═══ Excerpt to read
This function is designed to remove any rows on the left_table which are existing on the right_table. That's why the join_type should always be left_anti.

Details

The intention behind this function is originating from the Accumulation layer in the BigDaS environment. The process on this table layer is to only insert rows from the left_table to the right_table with are not existing on the right_table. We include the where_clause here so that we can control any updated rows. Specifically, we check the editdatetime field between the left_table and the right_table, and any record on the left_table where the editdatetime field is greater than the editdatetime value on the right_table, then this row will remain on the left_table, and will later be updated on the right_table.

It's important to specify here that this function was created to handle the same table between the left_table and the right_table, which are existing between different layers in the ADLS environment. Logically, it can be used for other purposes (it's generic enough); however, the intention was specifically for cleaning during the data pipeline processes.

Parameters:

Name	Type	Description	Default
`left_table`	`DataFrame`	The DataFrame from which you will be deleting the records.	required
`right_table`	`DataFrame`	The DataFrame from which to check for existing records. If any matching `on_keys` are existing on both the `right_table` and the `left_table`, then those records will be deleted from the `left_table`.	required
`on_keys`	`Union[str, str_collection]`	The matching keys between the two tables. These keys (aka columns) must be existing on both the `left_table` and the `right_table`.	required
`join_type`	`VALID_PYAPARK_JOIN_TYPES`	The type of join to use for this process. For the best performance, keep it as the default value. Defaults to `"left_anti"`.	`'left_anti'`
`where_clause`	`Optional[str]`	Any additional conditions to place on this join. Any records which match this condition will be kept on the `left_table`. Defaults to `None`.	`None`

Returns:

Type	Description
`DataFrame`	The `left_table` after it has had it's rows deleted and cleaned by the `right_table`.
══════
═══ Provided material
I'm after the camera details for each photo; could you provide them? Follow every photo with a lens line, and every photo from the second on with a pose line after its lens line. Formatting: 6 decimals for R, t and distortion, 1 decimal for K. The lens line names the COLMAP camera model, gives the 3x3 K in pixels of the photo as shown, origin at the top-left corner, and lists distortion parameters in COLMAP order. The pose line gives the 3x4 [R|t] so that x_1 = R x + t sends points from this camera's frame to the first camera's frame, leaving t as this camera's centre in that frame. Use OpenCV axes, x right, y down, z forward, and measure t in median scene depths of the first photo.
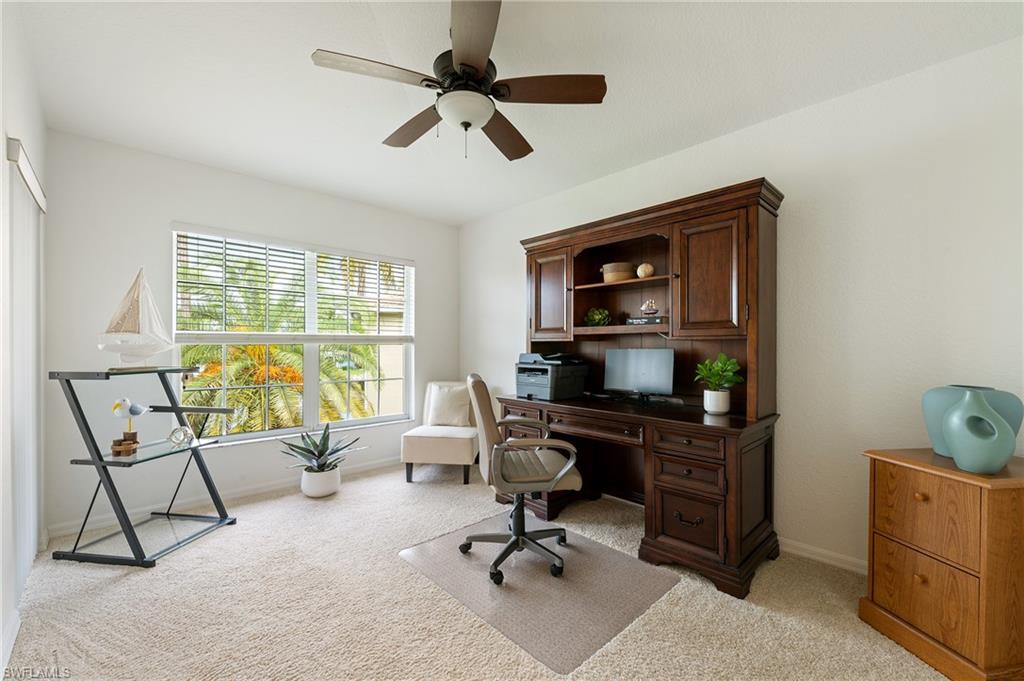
lens RADIAL K [[416.3, 0, 507.0], [0, 416.3, 344.4], [0, 0, 1]] dist [0.000183, -0.002069]
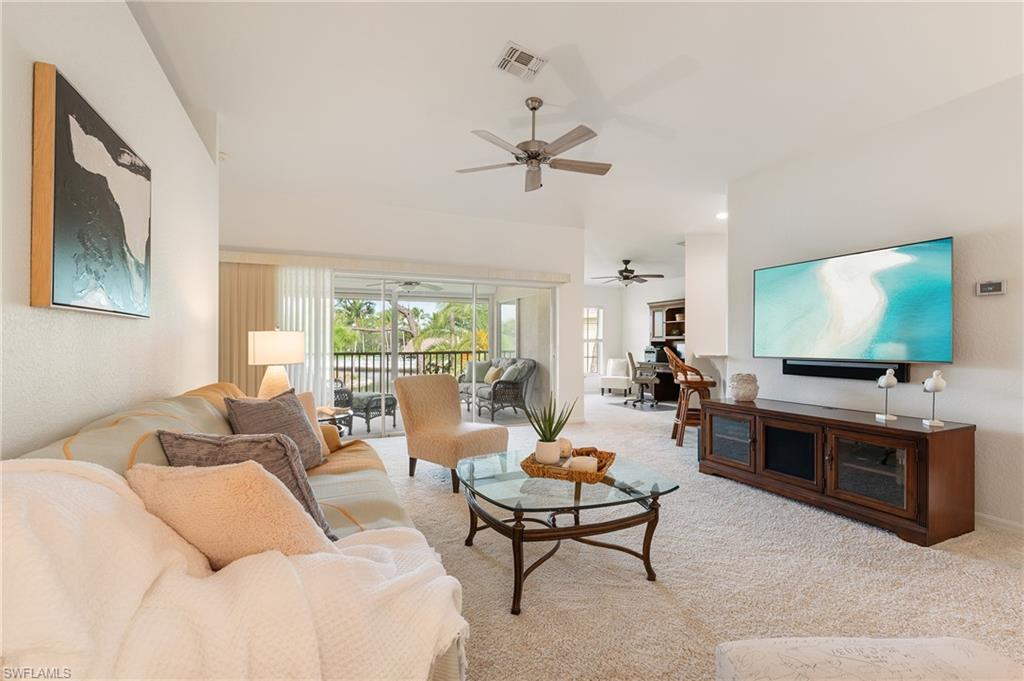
lens RADIAL K [[450.5, 0, 506.1], [0, 450.5, 339.8], [0, 0, 1]] dist [-0.005176, 0.000712]
pose [[0.939962, -0.000175, -0.341279, 0.180237], [-0.001522, 0.999988, -0.004705, -0.002439], [0.341275, 0.004942, 0.939950, -2.121988]]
══════
* **Your assignment**:
Copy out the entire documentation for the row-removal function above, word for word.

* **Written solution**:
This function is designed to remove any rows on the left_table which are existing on the right_table. That's why the join_type should always be left_anti.

Details

The intention behind this function is originating from the Accumulation layer in the BigDaS environment. The process on this table layer is to only insert rows from the left_table to the right_table with are not existing on the right_table. We include the where_clause here so that we can control any updated rows. Specifically, we check the editdatetime field between the left_table and the right_table, and any record on the left_table where the editdatetime field is greater than the editdatetime value on the right_table, then this row will remain on the left_table, and will later be updated on the right_table.

It's important to specify here that this function was created to handle the same table between the left_table and the right_table, which are existing between different layers in the ADLS environment. Logically, it can be used for other purposes (it's generic enough); however, the intention was specifically for cleaning during the data pipeline processes.

Parameters:

Name	Type	Description	Default
`left_table`	`DataFrame`	The DataFrame from which you will be deleting the records.	required
`right_table`	`DataFrame`	The DataFrame from which to check for existing records. If any matching `on_keys` are existing on both the `right_table` and the `left_table`, then those records will be deleted from the `left_table`.	required
`on_keys`	`Union[str, str_collection]`	The matching keys between the two tables. These keys (aka columns) must be existing on both the `left_table` and the `right_table`.	required
`join_type`	`VALID_PYAPARK_JOIN_TYPES`	The type of join to use for this process. For the best performance, keep it as the default value. Defaults to `"left_anti"`.	`'left_anti'`
`where_clause`	`Optional[str]`	Any additional conditions to place on this join. Any records which match this condition will be kept on the `left_table`. Defaults to `None`.	`None`

Returns:

Type	Description
`DataFrame`	The `left_table` after it has had it's rows deleted and cleaned by the `right_table`.